Himanshu Kukreja
0%
LearnSystem DesignWeek 8Designing Analytics Pipeline Preview
Week Preview

Week 8 Preview: Analytics Pipeline

System Design Mastery Series — Building Blocks Week


Week Overview

┌────────────────────────────────────────────────────────────────────────────┐
│                                                                            │
│                    WEEK 8: ANALYTICS PIPELINE                              │
│                                                                            │
│          "From Raw Events to Actionable Insights"                          │
│                                                                            │
│  You've built systems that SERVE data (search, APIs, notifications).       │
│  Now you'll build systems that UNDERSTAND data.                            │
│                                                                            │
│  This week: Design the infrastructure that powers dashboards,              │
│  business intelligence, ML features, and data-driven decisions.            │
│                                                                            │
└────────────────────────────────────────────────────────────────────────────┘

The Problem We're Solving

THE ANALYTICS CHALLENGE

Your e-commerce platform generates events:
├── Page views: 50M/day
├── Clicks: 20M/day
├── Searches: 10M/day
├── Add to cart: 5M/day
├── Purchases: 500K/day
├── User actions: 100M/day total

Business needs answers:
├── "What's our conversion rate this hour?"
├── "Which products are trending right now?"
├── "What's the average order value by region?"
├── "Show me a funnel from search → view → cart → purchase"
├── "Which marketing campaigns drove revenue yesterday?"
├── "What's our real-time revenue for the flash sale?"

The challenge:
├── Volume: 100M+ events/day
├── Velocity: 1,000+ events/second
├── Variety: Different event types, schemas evolving
├── Latency: Some queries need real-time, others can wait
├── Accuracy: Business decisions depend on correct numbers
├── Cost: Can't afford to store and query everything naively

This week teaches you to build the pipeline that makes this possible.

What You'll Learn

Day 1: Event Ingestion at Scale

THEME: "Capturing everything without dropping anything"

TOPICS:
├── Event schema design and evolution
├── Ingestion patterns (push vs pull)
├── Kafka as the event backbone
├── Handling ingestion spikes
├── Event validation and enrichment
├── Exactly-once delivery guarantees

KEY QUESTION:
"How do you reliably capture 100M events/day
 without losing data or blocking producers?"

→ **Parts of the exercise**:
1) Edit the analytics pipeline preview, starting with "What You'll Learn" and going on through "(push vs pull)", and replace "Capturing" with "Recording".
2) Answer these questions from the analytics pipeline preview.
(a) How many page views does the e-commerce platform generate per day?
(b) What velocity is given for the event stream?
(c) What is the theme of Day 1?
3) Using the analytics pipeline preview, say whether each statement agrees with it. Answer yes or no and quote the deciding words.
(a) The platform records about one million purchases a day.
(b) Kafka is presented as the event backbone.
(c) Every query in the pipeline must be answered in real time.
You won't need the records for anything here.

→ **Data lines**:

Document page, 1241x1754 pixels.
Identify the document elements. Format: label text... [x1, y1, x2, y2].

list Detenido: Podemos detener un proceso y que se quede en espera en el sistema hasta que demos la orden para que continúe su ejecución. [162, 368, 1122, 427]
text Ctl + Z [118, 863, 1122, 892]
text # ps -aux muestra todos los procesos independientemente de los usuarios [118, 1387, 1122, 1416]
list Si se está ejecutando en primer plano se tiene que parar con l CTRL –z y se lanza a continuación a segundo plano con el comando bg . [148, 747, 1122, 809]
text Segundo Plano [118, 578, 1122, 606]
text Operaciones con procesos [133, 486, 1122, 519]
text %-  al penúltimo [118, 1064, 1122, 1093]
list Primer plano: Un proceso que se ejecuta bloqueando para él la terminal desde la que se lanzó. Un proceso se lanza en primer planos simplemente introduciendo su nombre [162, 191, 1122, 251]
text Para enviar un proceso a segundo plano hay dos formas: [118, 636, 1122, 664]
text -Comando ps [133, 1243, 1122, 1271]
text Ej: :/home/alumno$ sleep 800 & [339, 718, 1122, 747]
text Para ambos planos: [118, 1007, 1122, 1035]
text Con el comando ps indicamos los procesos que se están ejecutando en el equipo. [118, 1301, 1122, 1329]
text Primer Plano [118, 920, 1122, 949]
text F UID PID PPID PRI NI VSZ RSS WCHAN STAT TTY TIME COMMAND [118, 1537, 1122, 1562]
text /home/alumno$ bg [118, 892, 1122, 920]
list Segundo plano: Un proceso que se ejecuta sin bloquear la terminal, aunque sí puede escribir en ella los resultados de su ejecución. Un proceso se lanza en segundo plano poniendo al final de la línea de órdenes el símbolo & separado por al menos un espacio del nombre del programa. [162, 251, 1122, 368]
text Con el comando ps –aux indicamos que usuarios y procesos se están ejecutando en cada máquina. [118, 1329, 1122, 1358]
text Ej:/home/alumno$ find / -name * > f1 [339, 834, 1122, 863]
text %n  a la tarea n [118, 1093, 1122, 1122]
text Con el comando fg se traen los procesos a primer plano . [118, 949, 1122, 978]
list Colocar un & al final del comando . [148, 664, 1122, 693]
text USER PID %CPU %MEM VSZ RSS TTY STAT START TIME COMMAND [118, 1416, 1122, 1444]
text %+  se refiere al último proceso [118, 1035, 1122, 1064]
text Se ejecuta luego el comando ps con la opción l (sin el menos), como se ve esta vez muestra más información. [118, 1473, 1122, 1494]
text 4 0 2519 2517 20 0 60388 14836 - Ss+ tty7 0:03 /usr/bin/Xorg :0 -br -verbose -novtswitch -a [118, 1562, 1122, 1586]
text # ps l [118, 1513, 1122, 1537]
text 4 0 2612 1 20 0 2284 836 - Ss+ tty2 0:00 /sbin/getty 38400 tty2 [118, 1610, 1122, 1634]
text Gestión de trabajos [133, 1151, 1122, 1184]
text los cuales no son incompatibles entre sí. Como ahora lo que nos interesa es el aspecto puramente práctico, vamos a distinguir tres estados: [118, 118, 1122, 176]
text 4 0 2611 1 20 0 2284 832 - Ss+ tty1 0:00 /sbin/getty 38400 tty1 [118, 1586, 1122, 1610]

==

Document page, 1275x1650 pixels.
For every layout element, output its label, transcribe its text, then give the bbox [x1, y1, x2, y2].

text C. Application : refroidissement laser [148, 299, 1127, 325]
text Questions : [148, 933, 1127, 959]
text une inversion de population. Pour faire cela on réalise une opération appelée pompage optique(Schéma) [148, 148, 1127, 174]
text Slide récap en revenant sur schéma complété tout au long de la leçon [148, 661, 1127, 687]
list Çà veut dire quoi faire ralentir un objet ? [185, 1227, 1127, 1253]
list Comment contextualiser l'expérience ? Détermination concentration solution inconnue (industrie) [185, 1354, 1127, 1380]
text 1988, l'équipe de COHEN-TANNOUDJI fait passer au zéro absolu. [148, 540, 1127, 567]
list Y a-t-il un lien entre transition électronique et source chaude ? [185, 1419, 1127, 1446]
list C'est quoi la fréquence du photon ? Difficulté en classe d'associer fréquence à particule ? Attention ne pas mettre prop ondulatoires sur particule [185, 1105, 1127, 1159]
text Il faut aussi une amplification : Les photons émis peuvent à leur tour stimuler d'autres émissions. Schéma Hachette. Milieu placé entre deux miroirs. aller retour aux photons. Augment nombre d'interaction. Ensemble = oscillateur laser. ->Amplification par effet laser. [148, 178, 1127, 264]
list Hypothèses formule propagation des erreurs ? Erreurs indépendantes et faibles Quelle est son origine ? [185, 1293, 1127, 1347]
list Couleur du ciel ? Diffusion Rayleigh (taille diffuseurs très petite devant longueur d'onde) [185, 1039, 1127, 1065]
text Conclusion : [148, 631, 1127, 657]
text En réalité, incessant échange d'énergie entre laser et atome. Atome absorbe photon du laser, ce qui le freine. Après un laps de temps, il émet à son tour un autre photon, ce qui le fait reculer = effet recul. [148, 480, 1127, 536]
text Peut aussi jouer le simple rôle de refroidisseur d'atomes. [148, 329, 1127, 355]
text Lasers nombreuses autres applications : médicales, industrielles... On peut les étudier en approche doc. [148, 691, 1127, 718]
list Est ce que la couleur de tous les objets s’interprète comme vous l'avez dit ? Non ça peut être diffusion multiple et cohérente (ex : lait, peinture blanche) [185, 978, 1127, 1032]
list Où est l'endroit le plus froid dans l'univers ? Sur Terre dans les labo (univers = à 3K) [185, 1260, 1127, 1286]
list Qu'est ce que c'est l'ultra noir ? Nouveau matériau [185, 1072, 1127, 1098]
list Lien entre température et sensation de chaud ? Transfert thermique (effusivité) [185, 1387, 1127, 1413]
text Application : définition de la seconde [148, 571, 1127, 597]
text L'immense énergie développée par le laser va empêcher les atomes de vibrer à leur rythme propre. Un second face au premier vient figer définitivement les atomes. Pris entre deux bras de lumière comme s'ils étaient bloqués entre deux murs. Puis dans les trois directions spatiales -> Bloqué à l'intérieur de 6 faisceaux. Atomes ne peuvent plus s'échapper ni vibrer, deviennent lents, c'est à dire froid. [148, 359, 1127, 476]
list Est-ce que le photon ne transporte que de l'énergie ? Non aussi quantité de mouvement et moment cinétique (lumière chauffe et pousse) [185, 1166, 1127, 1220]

---

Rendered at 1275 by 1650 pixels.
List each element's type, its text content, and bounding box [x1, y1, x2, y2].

→ **Answer list**:
1)
What You'll Learn

Day 1: Event Ingestion at Scale

THEME: "Recording everything without dropping anything"

TOPICS:
├── Event schema design and evolution
├── Ingestion patterns (push vs pull)

2)
(a) 50M per day.
(b) 1,000+ events per second.
(c) "Capturing everything without dropping anything"

3)
(a) No: "Purchases: 500K/day"
(b) Yes: "Kafka as the event backbone"
(c) No: "Some queries need real-time, others can wait"